Des conséquences limitées
Comme il s'agissait d'un cryptovirus, aucun vol de données n'a été à déplorer. Malgré tout, l'ensemble des procédures prévues en cas de cyber-attaques ont été déclenchées : outre le dépôt de plainte, alerte à l'agence régionale de santé, sur le portail des déclarations d'incidents au Ministère de la Santé, à la cellule de cyberveille santé et à la CNIL. L'attaque a aussi été relativement limitée, l'arrêt rapide du SI ayant stoppé la propagation. En effet, seulement 4 PC ont été touchés. Côté serveurs, seuls ceux sous Windows ont été impactés. Les logiciels métiers, hébergés sur des serveurs Linux, ont été épargnés. Les données impactées concernaient donc des documents bureautiques stockés centralement dans des espaces de partage, souvent des documents de travail. Au moment du bilan, « environ 7 % des données ont été perdues » observe Martine Araujo. Elle ajoute : « beaucoup de documents ont pu être récupérés via la messagerie -épargnée- car ils ont été à un moment ou un autre échangés par mail ».
PublicitéBien sûr, le centre hospitalier possédait des sauvegardes sur NAS. Mais, comme souvent, le cryptovirus a bien sûr attaqué en premier les sauvegardes en ligne. Julien Dubot, directeur-adjoint du centre hospitalier, tient à préciser : « la sécurité informatique n'a jamais été prise à la légère. » Des améliorations étaient d'ailleurs déjà programmées. Les nouveaux serveurs, commandés auparavant, ont été de ce fait livrés seulement trois jours après l'incident ! Et, comme prévu, une sauvegarde à distance avec Veeam a, depuis, été mise en place. Une sauvegarde « à l'ancienne » sur supports physiques off-line (comme des CD-ROM) est également envisagée.
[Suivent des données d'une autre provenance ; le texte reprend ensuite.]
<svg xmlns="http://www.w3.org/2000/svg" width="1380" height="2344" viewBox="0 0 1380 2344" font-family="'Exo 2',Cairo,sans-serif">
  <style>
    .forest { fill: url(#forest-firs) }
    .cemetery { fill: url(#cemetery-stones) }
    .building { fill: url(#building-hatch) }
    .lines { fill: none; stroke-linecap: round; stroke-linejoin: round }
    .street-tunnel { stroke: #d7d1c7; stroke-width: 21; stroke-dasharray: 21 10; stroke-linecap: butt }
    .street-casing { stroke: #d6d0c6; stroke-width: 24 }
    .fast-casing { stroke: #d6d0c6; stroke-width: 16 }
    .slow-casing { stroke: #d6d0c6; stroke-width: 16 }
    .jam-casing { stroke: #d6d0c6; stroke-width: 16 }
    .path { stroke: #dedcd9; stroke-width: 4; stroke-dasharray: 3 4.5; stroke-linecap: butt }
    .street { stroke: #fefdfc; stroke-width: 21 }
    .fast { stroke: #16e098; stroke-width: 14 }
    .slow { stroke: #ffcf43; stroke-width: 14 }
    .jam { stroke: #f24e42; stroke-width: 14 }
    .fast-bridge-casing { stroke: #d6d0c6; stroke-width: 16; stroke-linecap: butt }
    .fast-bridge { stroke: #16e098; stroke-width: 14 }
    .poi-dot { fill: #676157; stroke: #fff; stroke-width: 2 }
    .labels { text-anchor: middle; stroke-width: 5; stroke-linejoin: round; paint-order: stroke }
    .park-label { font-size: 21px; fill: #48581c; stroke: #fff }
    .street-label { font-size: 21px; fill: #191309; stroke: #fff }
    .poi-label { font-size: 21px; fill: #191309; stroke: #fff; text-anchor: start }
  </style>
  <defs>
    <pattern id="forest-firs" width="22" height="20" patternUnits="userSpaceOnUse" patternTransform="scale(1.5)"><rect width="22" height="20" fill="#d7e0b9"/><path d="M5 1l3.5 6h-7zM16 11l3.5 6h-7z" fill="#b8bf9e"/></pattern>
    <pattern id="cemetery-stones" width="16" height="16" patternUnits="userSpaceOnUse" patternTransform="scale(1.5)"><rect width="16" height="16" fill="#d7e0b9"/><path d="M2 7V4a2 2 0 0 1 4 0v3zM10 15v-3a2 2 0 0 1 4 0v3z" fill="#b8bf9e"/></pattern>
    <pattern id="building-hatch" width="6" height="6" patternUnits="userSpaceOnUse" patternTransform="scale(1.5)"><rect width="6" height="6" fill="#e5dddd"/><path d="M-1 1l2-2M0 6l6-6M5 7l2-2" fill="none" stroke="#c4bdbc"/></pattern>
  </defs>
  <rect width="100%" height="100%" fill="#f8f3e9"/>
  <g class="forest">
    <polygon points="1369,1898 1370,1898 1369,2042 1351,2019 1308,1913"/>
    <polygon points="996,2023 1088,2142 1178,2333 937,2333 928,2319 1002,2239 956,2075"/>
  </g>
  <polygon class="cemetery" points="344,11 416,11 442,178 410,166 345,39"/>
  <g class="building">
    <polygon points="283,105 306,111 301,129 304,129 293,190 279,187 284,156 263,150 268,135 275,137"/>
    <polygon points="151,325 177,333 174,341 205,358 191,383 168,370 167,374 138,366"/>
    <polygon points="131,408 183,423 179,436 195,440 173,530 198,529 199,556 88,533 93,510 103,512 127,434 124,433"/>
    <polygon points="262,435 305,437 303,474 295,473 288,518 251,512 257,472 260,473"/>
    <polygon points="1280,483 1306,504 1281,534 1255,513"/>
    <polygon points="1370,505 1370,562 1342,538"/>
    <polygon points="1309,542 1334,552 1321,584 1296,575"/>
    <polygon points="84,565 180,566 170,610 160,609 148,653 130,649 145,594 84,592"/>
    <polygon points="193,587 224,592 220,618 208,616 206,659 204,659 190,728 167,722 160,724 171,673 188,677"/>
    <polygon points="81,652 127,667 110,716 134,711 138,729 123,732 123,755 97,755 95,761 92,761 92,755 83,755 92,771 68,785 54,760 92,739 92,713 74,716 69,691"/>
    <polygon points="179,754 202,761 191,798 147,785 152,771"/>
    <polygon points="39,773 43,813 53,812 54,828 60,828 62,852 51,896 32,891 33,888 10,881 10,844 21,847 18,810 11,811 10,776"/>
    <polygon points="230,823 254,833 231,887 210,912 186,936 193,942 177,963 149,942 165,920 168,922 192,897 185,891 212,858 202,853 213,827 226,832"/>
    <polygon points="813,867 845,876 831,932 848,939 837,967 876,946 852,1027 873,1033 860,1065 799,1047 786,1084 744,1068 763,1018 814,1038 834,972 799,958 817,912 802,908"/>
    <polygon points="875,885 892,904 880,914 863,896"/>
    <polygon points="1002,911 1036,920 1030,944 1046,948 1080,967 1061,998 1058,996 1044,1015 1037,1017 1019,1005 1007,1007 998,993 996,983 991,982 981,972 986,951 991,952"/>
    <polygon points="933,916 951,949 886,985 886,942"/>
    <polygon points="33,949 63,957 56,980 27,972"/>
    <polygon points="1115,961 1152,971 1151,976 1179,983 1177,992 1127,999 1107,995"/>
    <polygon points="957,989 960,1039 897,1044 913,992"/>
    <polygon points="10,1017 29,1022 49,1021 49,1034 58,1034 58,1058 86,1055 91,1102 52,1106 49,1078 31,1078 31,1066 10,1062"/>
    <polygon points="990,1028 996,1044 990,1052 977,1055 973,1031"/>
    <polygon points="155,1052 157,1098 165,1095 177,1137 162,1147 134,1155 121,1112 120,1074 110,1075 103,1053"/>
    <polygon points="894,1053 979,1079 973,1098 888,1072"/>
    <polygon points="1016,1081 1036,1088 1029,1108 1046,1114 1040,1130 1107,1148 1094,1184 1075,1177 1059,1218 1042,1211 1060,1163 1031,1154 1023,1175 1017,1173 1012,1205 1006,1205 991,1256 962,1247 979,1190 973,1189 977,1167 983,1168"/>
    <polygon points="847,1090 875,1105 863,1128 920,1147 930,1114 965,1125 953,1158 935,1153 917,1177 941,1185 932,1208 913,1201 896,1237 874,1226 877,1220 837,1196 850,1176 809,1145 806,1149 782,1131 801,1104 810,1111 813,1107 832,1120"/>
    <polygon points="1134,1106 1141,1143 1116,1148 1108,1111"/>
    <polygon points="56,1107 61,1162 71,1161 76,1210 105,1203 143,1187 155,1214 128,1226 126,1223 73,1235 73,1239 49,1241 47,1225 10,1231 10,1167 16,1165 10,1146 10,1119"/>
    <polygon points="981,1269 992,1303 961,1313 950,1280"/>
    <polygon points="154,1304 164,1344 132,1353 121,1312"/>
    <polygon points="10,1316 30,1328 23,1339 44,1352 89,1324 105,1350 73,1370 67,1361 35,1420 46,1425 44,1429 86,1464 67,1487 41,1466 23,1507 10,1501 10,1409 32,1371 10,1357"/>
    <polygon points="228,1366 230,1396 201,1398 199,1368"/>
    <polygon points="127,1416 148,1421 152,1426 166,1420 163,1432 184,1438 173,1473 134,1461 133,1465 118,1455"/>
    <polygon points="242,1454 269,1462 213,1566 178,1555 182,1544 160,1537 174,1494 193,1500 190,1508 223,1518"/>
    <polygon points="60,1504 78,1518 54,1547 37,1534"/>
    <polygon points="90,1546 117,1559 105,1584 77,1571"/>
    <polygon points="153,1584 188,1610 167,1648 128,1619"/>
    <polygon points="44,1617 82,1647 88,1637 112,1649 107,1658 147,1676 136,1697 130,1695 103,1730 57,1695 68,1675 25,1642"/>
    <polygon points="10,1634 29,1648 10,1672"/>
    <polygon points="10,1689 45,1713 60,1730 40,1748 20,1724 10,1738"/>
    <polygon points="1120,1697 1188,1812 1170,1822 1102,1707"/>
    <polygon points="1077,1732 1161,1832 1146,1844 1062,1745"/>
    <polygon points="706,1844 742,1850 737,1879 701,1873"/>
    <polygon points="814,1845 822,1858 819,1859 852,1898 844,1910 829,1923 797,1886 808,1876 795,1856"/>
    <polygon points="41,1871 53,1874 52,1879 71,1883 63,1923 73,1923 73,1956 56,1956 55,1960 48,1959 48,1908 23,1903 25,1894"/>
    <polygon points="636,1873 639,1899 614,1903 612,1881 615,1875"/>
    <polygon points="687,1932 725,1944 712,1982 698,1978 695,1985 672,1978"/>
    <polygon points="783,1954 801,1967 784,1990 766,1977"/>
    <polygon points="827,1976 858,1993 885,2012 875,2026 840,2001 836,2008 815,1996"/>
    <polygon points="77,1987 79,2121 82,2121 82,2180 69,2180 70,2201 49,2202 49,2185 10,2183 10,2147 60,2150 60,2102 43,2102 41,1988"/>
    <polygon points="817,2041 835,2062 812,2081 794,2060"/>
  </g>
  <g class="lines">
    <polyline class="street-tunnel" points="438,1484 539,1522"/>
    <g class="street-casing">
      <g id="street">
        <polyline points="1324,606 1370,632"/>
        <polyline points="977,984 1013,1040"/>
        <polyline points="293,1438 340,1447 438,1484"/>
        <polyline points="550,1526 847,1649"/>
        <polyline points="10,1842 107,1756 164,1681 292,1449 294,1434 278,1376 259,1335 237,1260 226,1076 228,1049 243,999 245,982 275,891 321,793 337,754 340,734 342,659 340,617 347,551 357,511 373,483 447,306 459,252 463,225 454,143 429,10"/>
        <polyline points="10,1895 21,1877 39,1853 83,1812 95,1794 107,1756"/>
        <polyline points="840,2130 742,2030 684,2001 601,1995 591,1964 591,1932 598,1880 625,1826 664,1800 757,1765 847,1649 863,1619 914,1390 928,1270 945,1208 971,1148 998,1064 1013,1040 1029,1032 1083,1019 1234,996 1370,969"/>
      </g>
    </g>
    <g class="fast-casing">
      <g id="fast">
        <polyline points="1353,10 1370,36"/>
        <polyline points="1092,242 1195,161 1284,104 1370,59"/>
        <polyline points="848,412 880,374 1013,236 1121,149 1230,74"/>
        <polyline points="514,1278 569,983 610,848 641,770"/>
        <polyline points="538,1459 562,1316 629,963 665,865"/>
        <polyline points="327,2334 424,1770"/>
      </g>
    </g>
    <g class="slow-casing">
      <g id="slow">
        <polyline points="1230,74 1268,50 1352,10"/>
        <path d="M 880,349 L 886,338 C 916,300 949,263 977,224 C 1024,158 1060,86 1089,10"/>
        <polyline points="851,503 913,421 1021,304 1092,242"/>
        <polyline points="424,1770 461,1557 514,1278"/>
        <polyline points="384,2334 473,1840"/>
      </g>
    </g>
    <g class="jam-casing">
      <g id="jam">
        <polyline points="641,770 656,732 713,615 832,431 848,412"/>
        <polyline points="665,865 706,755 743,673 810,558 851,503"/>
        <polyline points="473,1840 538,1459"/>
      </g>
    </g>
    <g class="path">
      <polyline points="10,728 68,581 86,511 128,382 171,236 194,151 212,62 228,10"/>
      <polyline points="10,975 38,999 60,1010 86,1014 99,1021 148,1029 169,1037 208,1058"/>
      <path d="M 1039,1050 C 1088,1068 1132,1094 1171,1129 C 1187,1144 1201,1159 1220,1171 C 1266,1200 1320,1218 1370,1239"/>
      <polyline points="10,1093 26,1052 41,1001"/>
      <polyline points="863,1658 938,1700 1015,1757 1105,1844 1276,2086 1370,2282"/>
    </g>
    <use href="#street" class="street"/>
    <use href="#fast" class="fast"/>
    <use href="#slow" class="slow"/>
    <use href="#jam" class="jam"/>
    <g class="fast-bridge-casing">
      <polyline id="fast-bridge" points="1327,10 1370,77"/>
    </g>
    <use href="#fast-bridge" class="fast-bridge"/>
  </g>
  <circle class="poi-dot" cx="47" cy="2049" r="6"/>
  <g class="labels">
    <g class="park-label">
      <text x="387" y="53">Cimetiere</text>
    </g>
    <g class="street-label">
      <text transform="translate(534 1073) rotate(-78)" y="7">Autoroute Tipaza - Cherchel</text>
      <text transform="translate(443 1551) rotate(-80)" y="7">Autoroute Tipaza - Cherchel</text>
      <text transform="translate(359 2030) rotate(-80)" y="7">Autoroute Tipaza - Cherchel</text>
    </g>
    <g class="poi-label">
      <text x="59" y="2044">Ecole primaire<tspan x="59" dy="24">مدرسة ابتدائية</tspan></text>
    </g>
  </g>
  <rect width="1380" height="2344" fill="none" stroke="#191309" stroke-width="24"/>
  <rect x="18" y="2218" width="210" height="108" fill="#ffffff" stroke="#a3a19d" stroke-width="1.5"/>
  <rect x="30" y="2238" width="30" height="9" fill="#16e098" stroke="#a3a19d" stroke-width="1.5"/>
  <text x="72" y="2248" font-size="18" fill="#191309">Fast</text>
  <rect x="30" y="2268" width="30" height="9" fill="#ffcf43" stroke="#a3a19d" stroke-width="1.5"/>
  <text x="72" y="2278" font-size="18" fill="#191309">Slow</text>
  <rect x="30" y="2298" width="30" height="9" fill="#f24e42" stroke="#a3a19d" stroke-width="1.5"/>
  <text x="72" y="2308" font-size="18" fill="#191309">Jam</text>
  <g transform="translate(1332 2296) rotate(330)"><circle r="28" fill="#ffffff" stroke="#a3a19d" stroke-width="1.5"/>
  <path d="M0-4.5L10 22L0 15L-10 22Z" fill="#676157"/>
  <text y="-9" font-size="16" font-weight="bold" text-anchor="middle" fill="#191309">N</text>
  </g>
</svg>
Une semaine pour retrouver un système opérationnel
Une fois l'ensemble du SI arrêté, il s'agissait donc de le remettre en service, avec une priorité aux systèmes métier. Les nouveaux serveurs ont été installés de zéro avec les applicatifs par les équipes du centre hospitalier avec l'assistance de Berger-Levrault. La récupération des données a ensuite été opérée petit à petit, avec vérification systématique de leur non-contamination avant leur transfert. « Le centre hospitalier est totalement informatisé, tous les services utilisant un dossier patient et notre établissement mutualisant même l'imagerie, avec une logique d'interfaçage systématique entre tous les applicatifs pour éviter les ressaisies » précise Julien Dubot.
En réinstallant les applicatifs, il fallait donc recréer tous les liens inter-applicatifs. Au bout de deux jours, les logiciels métiers médicaux avaient été relancés. L'administratif a nécessité deux jours de plus. L'essentiel a été rétabli dans le délai d'une semaine, « pour un fonctionnement correct », même si certains liens secondaires restent parfois encore à remettre en place. Il reste aussi à rattraper la période de procédures dégradées, et donc à saisir dans le SI les données gérées en format papier. Pour cela, il faudra sans doute quelques semaines encore.
Pour éviter une réédition de l'incident, outre les améliorations techniques prévues, il est également envisagé d'améliorer la sensibilisation des personnels à la cybersécurité. Un cryptovirus demande en effet, en général, une action humaine pour se déclencher.